Romans

Les Emmurés

Les Emmurés (1894)

Roman sur la condition des aveugles, dédié « Aux aveugles pour aider au défrichement de leurs ténèbres et aux clairvoyants pour déraciner les préjugés séculaires », Les Emmurés est au confluent de l’art romanesque et des préoccupations sociales de Lucien Descaves. Les deux extraits se situent, l’un, au début du livre (concert donné par les musiciens aveugles à l’Institution lors de la distribution des prix), l’autre, au livre II (impressions de Savinien, le musicien aveugle, lors de l’absence d’Annette, sa future femme).

Deux extraits du roman :

I

Avant le concert et pendant que les exécutants reconquièrent l’estrade sur leurs maîtres et sur les personnages officiels, les élèves sont dirigés sur leurs quartiers respectifs, pour s’y débarrasser de leurs volumes. Les mains se cherchent, les doigts se nouent, agrippent un morceau d’étoffe… et les surveillants sont, entre les divisions, comme les gros anneaux de sûreté d’une chaîne. Les garçons ont revêtu la grande tenue, la tunique de drap avec une double étoile au collet ; les jeunes filles sont de noir habillées, sans autres grâces d’uniforme qu’un col blanc et, par privilège, un nœud bleu dans les cheveux, un ruban de même couleur en cravate.
La simplicité de leur toilette rend plus extravagantes encore ces pauvres figures aux yeux dépelotonnés.
A les voir ainsi, de très près, l’illusion d’une flore exotique s’évanouit. En dehors des paupières que tient ouvertes la saillie d’un fort bouton de sonnette électrique, ce qu’on imaginerait plutôt, c’est quelque déjeuner interrompu de cannibales, des œufs entamés, oubliés dans les coquetiers orbitaires ou concassés à ce point que l’écale même n’est plus là pour attester qu’ils ont été gobés.
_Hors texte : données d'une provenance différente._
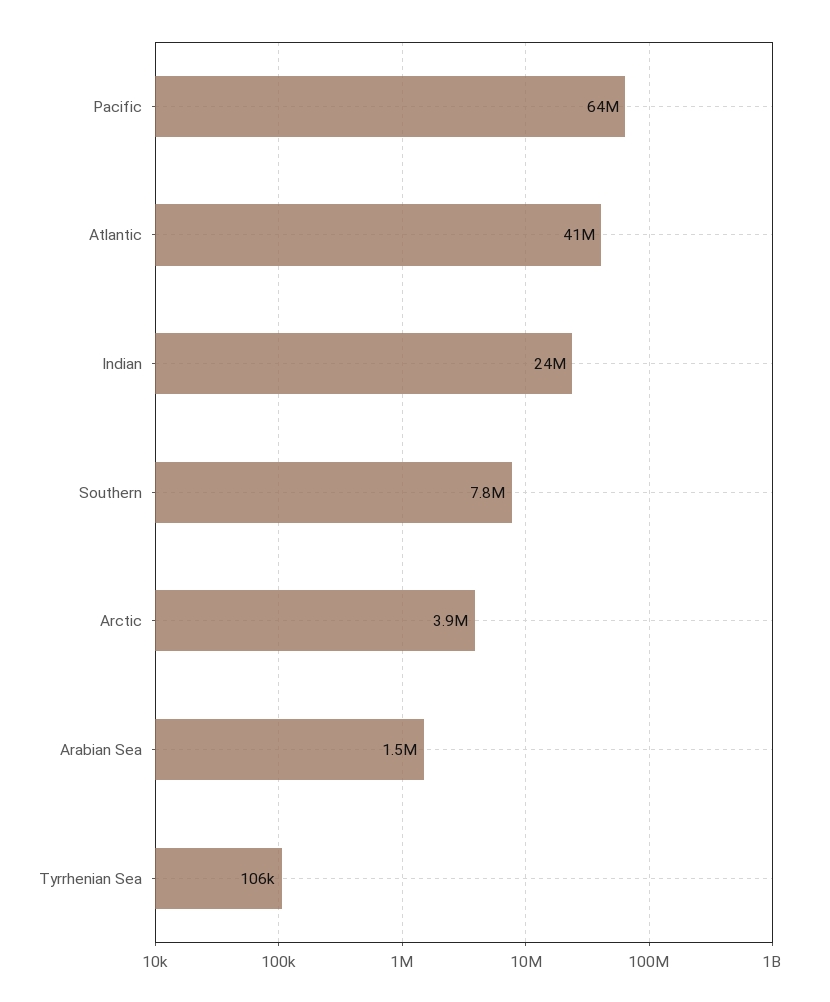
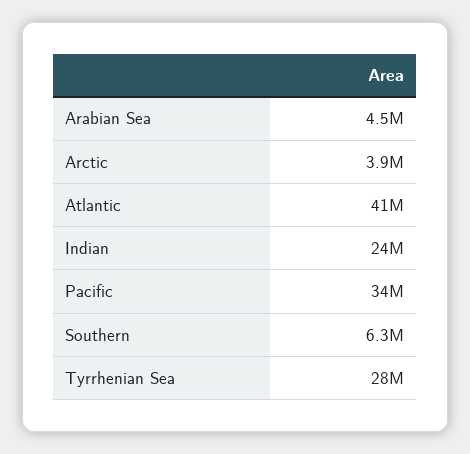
Pacific: 64000000 -> 34000000
Southern: 7800000 -> 6300000
Arabian Sea: 1500000 -> 4500000
Tyrrhenian Sea: 106000 -> 28000000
Certains, décalottés, exhibent des blancs durs et couvis sous la pellicule en lambeaux. D’autres, au fond desquels l’albumine et le jaune se confondent, semblent avoir été battus par une mouillette désordonnée qui aurait entraîné, en se retirant, des glaires. Pareillement, en des yeux où c’est le glauque qui prédomine, on dirait d’absinthes-orgeat passionnément agitées.
Et, seules, restent décentes les façades amaurotiques, les suites de sinistres intérieurs sauvegardant les apparences de richesse et d’intégrité, en laissant comme des armoieries, des traces d’occupation somptueuse, au seuil d’appartement évacués.

II

La voix d’Annette, son parfum, cessés depuis six semaines, lui manquaient. Il ne les désirait encore que comme de bonnes choses régalant son odorat et son ouïe. Il était le jouet de voluptueuses puérilités, et l’obsession même par laquelle leur empire s’affirmait, n’outrepassait pas celle que lui causaient, naguère, des musiques entendues à l’Opéra, au Conservatoire ou chez Pasdeloup, dans la loge réservée à l’Institution. Quelques mesures initiales lui suffisaient alors pour recomposer un long morceau, un chapelet mélodique par ses lèvres ensuite défilé. Pareillement aujourd’hui, pour que la voix, la petite voix acidulée, restât fraîche dans le cellier de sa mémoire, il n’avait qu’à répéter avec l’intonation scrupuleuse, un parisianisme : « Vous ne voudriez pas !… » dont la jeune fille était coutumière. La prononciation de son nom : Annette, possédait une vertu évocatoire analogue. Il appartenait à cette voix, comme à une serrure sa clef. Nulle autre n’eût ouvert le secret des inflexions qu’il ouvrait. C’était le Sésame grâce auquel Savinien retrouvait à son gré, dans leur ordre harmonique et l’intégrité de leurs nuances, les doux verbiages que sa ferveur thésaurisait.
Mais sans doute ces phénomènes de rétentivité sont l’exclusif privilège des sens supérieurs, car, isolées, les impressions de l’odorat échappaient à la concentration mentale qui les eût vivifiées, sous forme d’idée, et l’absence prolongée produisait chez Savinien l’amnésie du parfum.
Aussi appelait-il surtout l’éclosion du débile et cher lilas, dans la touffeur du bal. Il se vantait de le sentir fleurir, de marcher vers lui, si timide, à travers les vinaigres héroïques, les eaux effrontées, les suints… Et il lui arrivait, au piano, tout à coup, d’éteindre un quadrille, d’amortir une valse et de pencher la tête, afin d’ouïr plus distinctement l’odeur ressemblante qu’une fausse alerte lui signalait, lointaine, au bout de la salle.